Quand j'ai lu ceci d'Alan, j'ai tout de suite pensé à la religion et aux effets de la cathédrale de Chartres sur moi en tant que jeune homme. J'ai déjà raconté cette histoire ici et je ne la détaillerai plus. Mais c’est aussi pure que je puisse l’imaginer, une expérience de beauté esthétique. Je n’ai pas quitté Chartres en tant que catholique, mais j’ai quitté Chartres en tant qu’homme différent, un homme maintenant ouvert à penser différemment à Dieu, au christianisme et à moi-même. Le catholicisme m’était étranger, mais après Chartres, c’était moins, parce que la beauté particulière de cette cathédrale, construite par les catholiques français au service de Dieu, comme le leur révélait le catholicisme romain, résonnait avec quelque chose de très profond en moi le processus de révélation. Je voulais en savoir plus.

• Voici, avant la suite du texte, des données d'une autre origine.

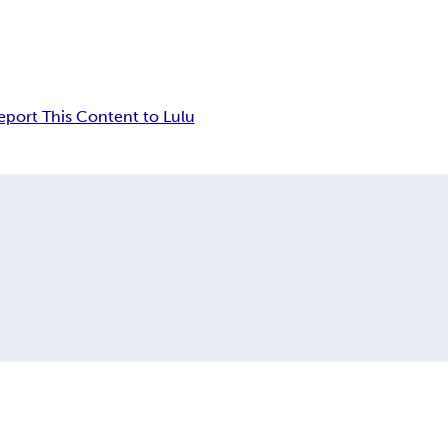
eport This Content to Lulu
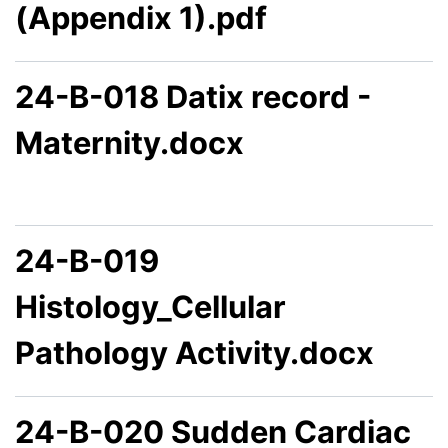
(Appendix 1).pdf
24-B-018 Datix record -
Maternity.docx
24-B-019
Histology_Cellular
Pathology Activity.docx
24-B-020 Sudden Cardiac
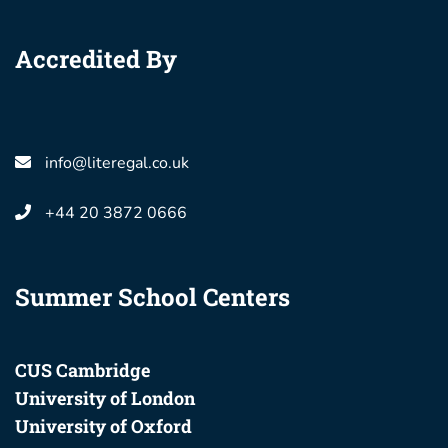
Accredited By
info@literegal.co.uk
+44 20 3872 0666
Summer School Centers
CUS Cambridge
University of London
University of Oxford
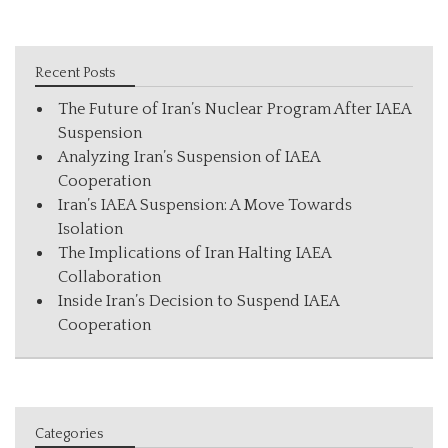
Recent Posts
The Future of Iran’s Nuclear Program After IAEA
Suspension
Analyzing Iran’s Suspension of IAEA
Cooperation
Iran’s IAEA Suspension: A Move Towards
Isolation
The Implications of Iran Halting IAEA
Collaboration
Inside Iran’s Decision to Suspend IAEA
Cooperation
Categories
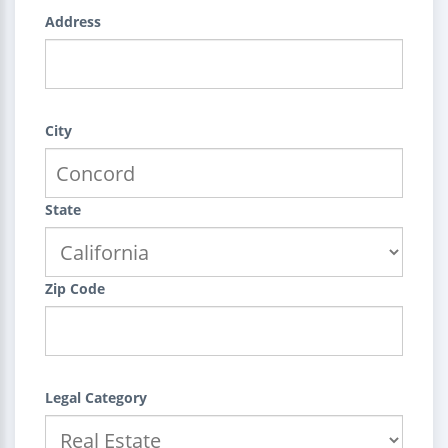
Address
City
State
Zip Code
Legal Category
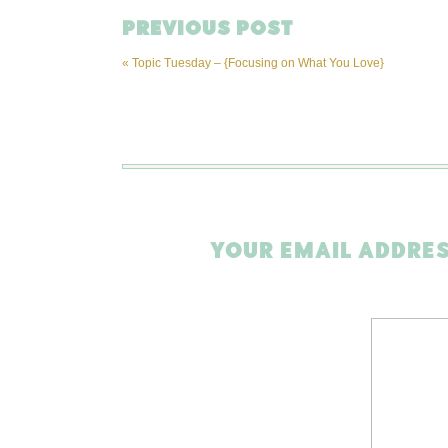
PREVIOUS POST
«
Topic Tuesday – {Focusing on What You Love}
YOUR EMAIL ADDRES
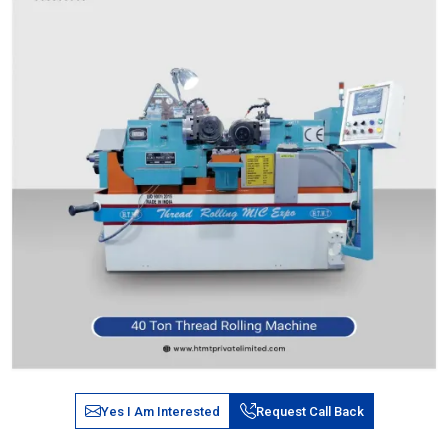
Yes I Am Interested
Request Call Back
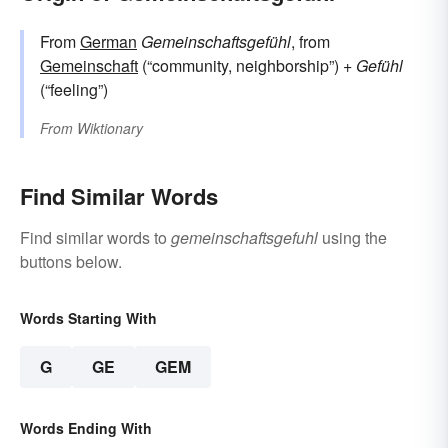
From
German
Gemeinschaftsgefühl
, from
Gemeinschaft
(“community, neighborship”) +‎
Gefühl
(“feeling”)
From
Wiktionary
Find Similar Words
Find similar words to
gemeinschaftsgefuhl
using the
buttons below.
Words Starting With
G
GE
GEM
Words Ending With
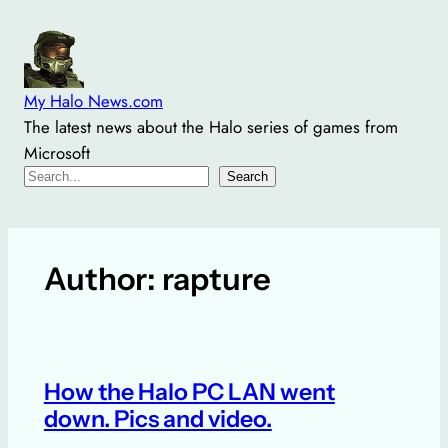
Skip
to
content
My Halo News.com
The latest news about the Halo series of games from
Microsoft
Search
Search
Author:
rapture
How the Halo PC LAN went
down. Pics and video.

La beauté a fait ça. La beauté n'est pas la même chose que la vérité. La beauté peut induire en erreur. L'exemple classique en est le film de propagande nazi «Triumph Of The Will» de Leni Riefenstahl, absolument magnifique et émouvant. Et le mal. La vérité n'est pas toujours belle.

Mais quand vous avez la vérité unie à la beauté, vous avez quelque chose de très puissant. La beauté est dérangeante parce que notre réponse est viscérale et non intellectuelle. Nous ne sommes pas des esprits purs, mais nos esprits sont incarnés, inséparables de notre corps. La beauté séduit. La question de savoir si elle séduit ou non vers la vérité et la lumière, ou vers le mensonge et les ténèbres, est une question distincte, mais pas aussi distincte qu'on pourrait le penser.

C'est pourquoi notre prêtre insiste pour que notre église soit aussi belle que possible, dans les limites de nos ressources. C’est ce que nous devons à Dieu, non seulement en tant qu’adoration, mais en permettant de le révéler plus pleinement à nous-mêmes et aux autres.